We're going to run our server, and then I'm going to switch over to a browser. Let's come here, and let's say http local host for at 8039 and there you see our Hello world.
>> Kyle Simpson: And if we look at the local host, specifically in our Network tab over here, you'll notice that the headers, when we look at the headers they came back, the Response Headers included are text plain content type

>> Kyle Simpson: In fact we could send any custom headers that we wanted to if we really felt like
>> Kyle Simpson: Okay, writing out text like that is not particularly interesting. We're probably immediately gonna think, well how do I send out like whole websites. If I can serve up some text, I'm gonna probably wanna start searching serving up a website.

So before we, actually before we get there, I just want to point out one little thing. All of the big, major frameworks that are out there, like Express.js, and Sales, and all those others that are node frameworks, and node router frameworks, there are dozens and dozens of them out there.
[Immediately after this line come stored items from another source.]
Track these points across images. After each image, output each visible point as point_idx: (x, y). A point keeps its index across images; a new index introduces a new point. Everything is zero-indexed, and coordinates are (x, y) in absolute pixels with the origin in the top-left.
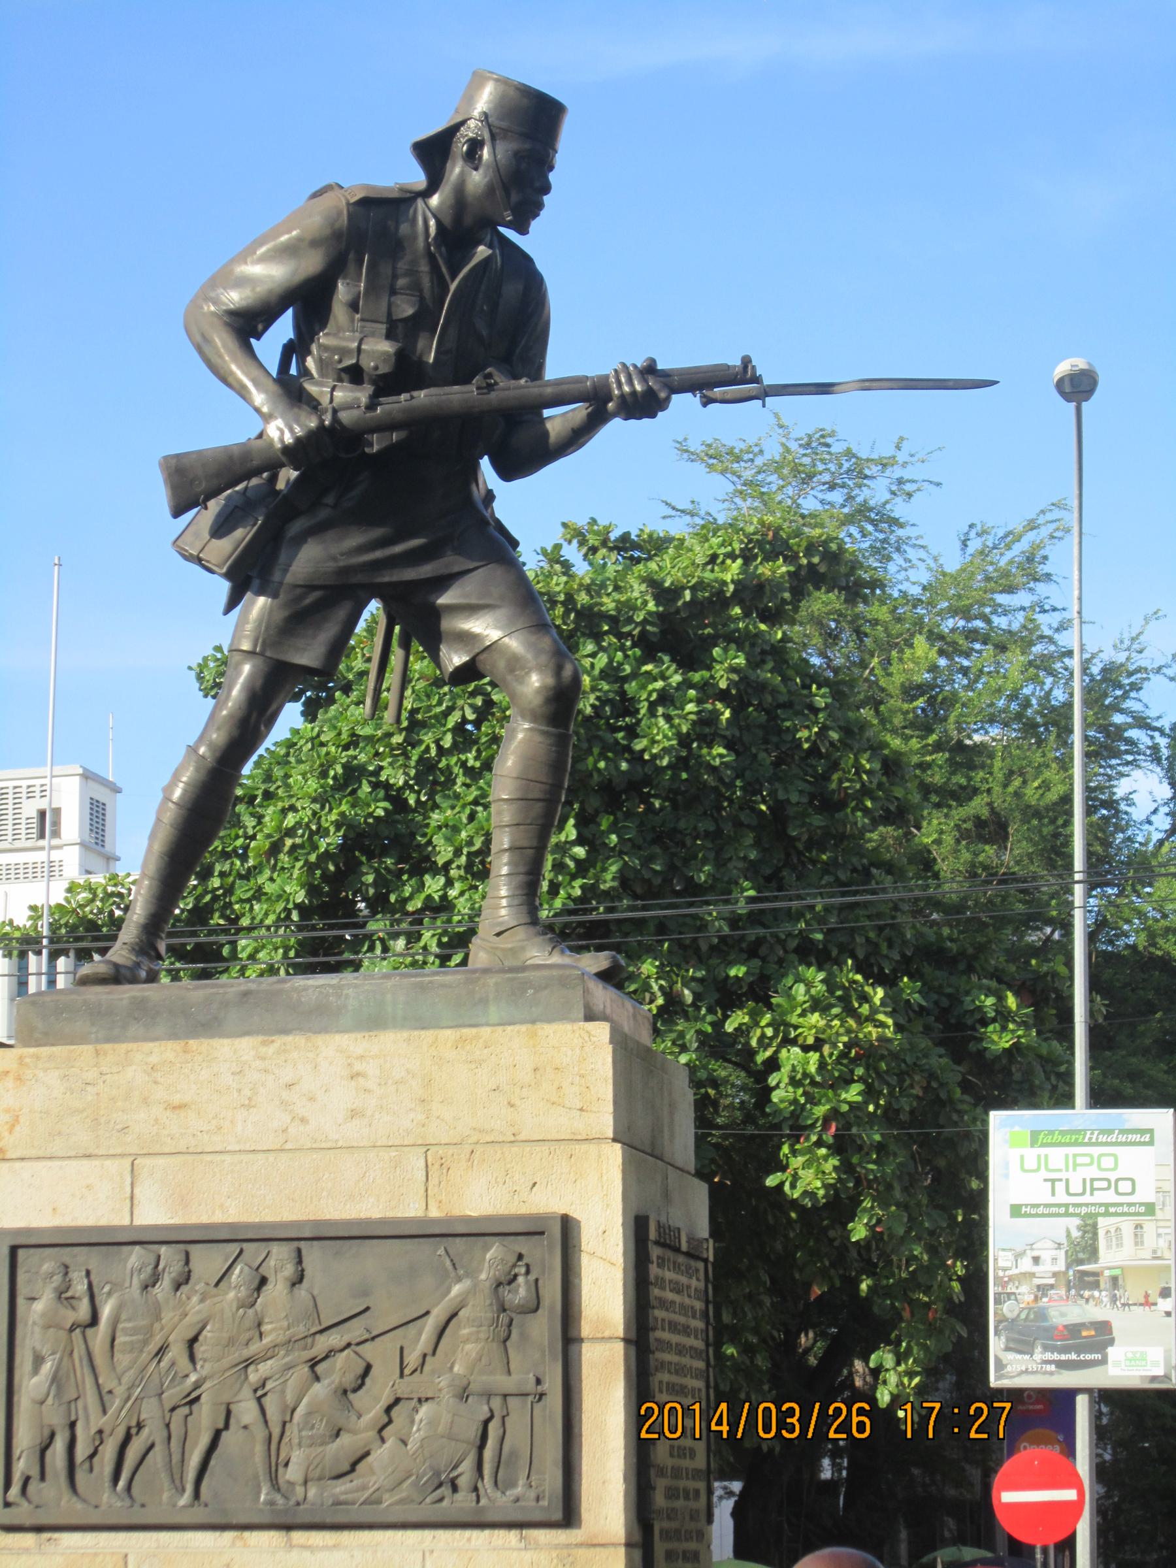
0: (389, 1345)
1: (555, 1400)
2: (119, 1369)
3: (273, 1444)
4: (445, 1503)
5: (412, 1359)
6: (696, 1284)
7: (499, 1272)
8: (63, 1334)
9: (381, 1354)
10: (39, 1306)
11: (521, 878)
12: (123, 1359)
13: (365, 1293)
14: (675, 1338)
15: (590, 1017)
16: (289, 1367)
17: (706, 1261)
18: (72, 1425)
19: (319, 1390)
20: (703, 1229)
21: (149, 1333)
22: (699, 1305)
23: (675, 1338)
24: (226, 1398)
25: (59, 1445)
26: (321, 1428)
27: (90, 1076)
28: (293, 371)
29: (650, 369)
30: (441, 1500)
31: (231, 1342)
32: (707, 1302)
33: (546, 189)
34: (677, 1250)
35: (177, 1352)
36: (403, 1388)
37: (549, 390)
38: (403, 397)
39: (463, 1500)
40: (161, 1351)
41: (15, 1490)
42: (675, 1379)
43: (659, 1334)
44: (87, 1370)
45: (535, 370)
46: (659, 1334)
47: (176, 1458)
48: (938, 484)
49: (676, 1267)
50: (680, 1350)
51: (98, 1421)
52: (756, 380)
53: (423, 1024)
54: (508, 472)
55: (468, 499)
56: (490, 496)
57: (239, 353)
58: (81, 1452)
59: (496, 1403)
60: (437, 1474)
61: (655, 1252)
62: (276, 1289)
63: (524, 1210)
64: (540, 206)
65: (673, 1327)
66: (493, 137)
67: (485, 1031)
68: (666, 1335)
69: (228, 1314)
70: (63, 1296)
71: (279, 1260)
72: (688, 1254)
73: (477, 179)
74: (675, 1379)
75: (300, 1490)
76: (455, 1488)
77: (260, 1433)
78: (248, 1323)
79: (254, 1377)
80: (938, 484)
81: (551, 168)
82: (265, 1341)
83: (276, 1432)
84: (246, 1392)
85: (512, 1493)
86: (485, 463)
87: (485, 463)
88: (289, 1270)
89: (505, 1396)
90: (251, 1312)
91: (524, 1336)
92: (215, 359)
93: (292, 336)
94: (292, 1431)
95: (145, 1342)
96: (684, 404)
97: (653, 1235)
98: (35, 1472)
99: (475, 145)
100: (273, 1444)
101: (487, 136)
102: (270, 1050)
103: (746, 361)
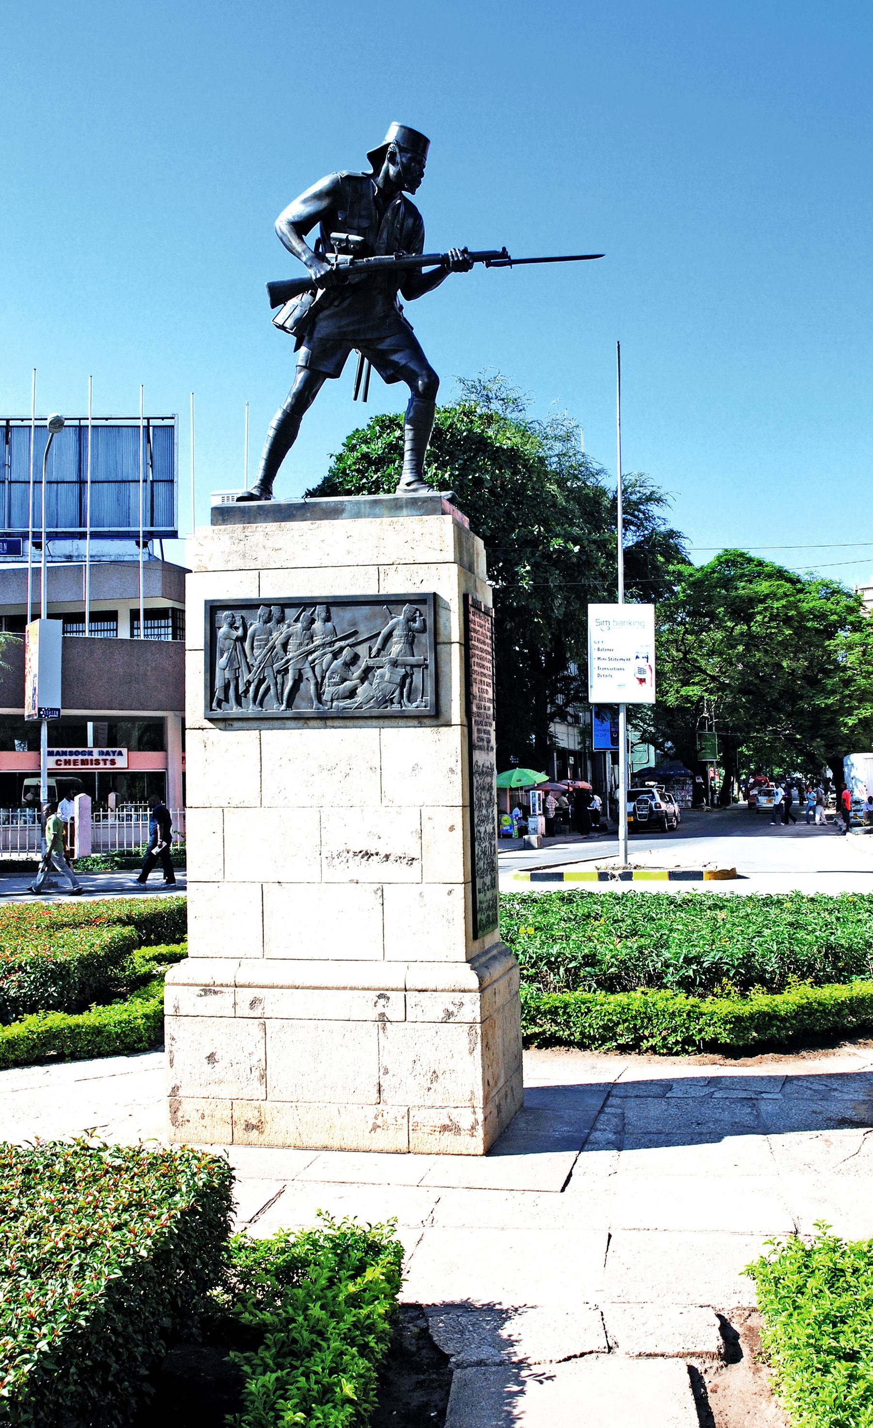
0: (366, 646)
1: (432, 667)
2: (256, 655)
3: (319, 686)
4: (388, 708)
5: (374, 650)
6: (488, 625)
7: (408, 615)
8: (232, 642)
9: (362, 650)
10: (222, 630)
11: (414, 462)
12: (257, 652)
13: (354, 625)
14: (480, 645)
15: (444, 513)
16: (324, 654)
17: (491, 617)
18: (237, 679)
19: (339, 662)
20: (490, 604)
21: (267, 640)
22: (489, 634)
23: (480, 645)
24: (299, 667)
25: (232, 687)
26: (337, 679)
27: (242, 537)
28: (320, 250)
29: (465, 251)
30: (386, 707)
31: (301, 644)
32: (492, 633)
33: (422, 175)
34: (480, 610)
35: (278, 648)
36: (371, 663)
37: (424, 259)
38: (365, 260)
39: (396, 707)
40: (273, 648)
41: (214, 704)
42: (479, 661)
43: (473, 642)
44: (242, 656)
45: (420, 250)
46: (473, 642)
47: (279, 691)
48: (610, 1236)
49: (480, 617)
50: (482, 650)
51: (247, 677)
52: (509, 257)
53: (376, 516)
54: (410, 295)
55: (393, 307)
56: (401, 308)
57: (298, 241)
58: (241, 688)
59: (408, 668)
60: (385, 696)
61: (472, 609)
62: (318, 625)
63: (418, 591)
64: (420, 182)
65: (479, 640)
66: (400, 151)
67: (401, 519)
68: (476, 643)
69: (299, 634)
70: (232, 626)
71: (320, 610)
72: (484, 613)
73: (392, 170)
74: (479, 661)
75: (329, 704)
76: (392, 703)
77: (312, 682)
78: (306, 637)
79: (310, 658)
80: (610, 1236)
81: (424, 167)
82: (315, 644)
83: (319, 680)
84: (307, 665)
85: (415, 705)
86: (399, 292)
87: (399, 292)
88: (323, 615)
89: (409, 1152)
90: (308, 632)
91: (419, 642)
92: (287, 243)
93: (319, 236)
94: (326, 681)
95: (266, 645)
96: (479, 266)
97: (470, 602)
98: (222, 697)
99: (393, 154)
100: (319, 686)
101: (397, 151)
102: (315, 526)
103: (504, 249)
Really they boil down to a series of if statements, they have very fancy APIs, lots of complexity, lots of sophistication. But what they really boil down to in all their routing goodness and magic, they really boil down to a set of if statements. So if we wanted to do our own custom routing, and I literally do this in my production sites, because why put extra abstraction when it's unnecessary?

We can literally just do an if statement like if req.url equals hello, then we're gonna respond with hello world, and otherwise, we're gonna say res.writehead(404), and res.end. So we're gonna send a 404 and if you don't go to /hello. So I'm gonna save my server, I'm gonna start stop and restart it, I'm gonna refresh the browser, and now we got a 404.

Couldn't be found but if we then add /hello, now suddenly we have our page back.
>> Kyle Simpson: So it really doesn't get any more complicated than a series of matching decisions that you could model with a series of if statements. You might match on whether or not the request method was a get or a post or whether there's a certain header.

Or whether there's certain cookies involved or the URL matches some particular regular expression. All of the fanciness of those frameworks boils down to, can I do some matching and decide where to dispatch this stuff? And I've written whole production websites on node, using nothing other than just a series of if statements or switch statements exactly like that.

>> Student: Is the browser just throwing that hello world into the body tag?
>> Kyle Simpson: Yes, it is, because we sent, actually not even a body tag, since we sent that text plain, it's not interpreting it as HTML at all. If we sent that text HTML, then it would be assuming that we have a body to put that stuff in.

But this is literally just plain text response.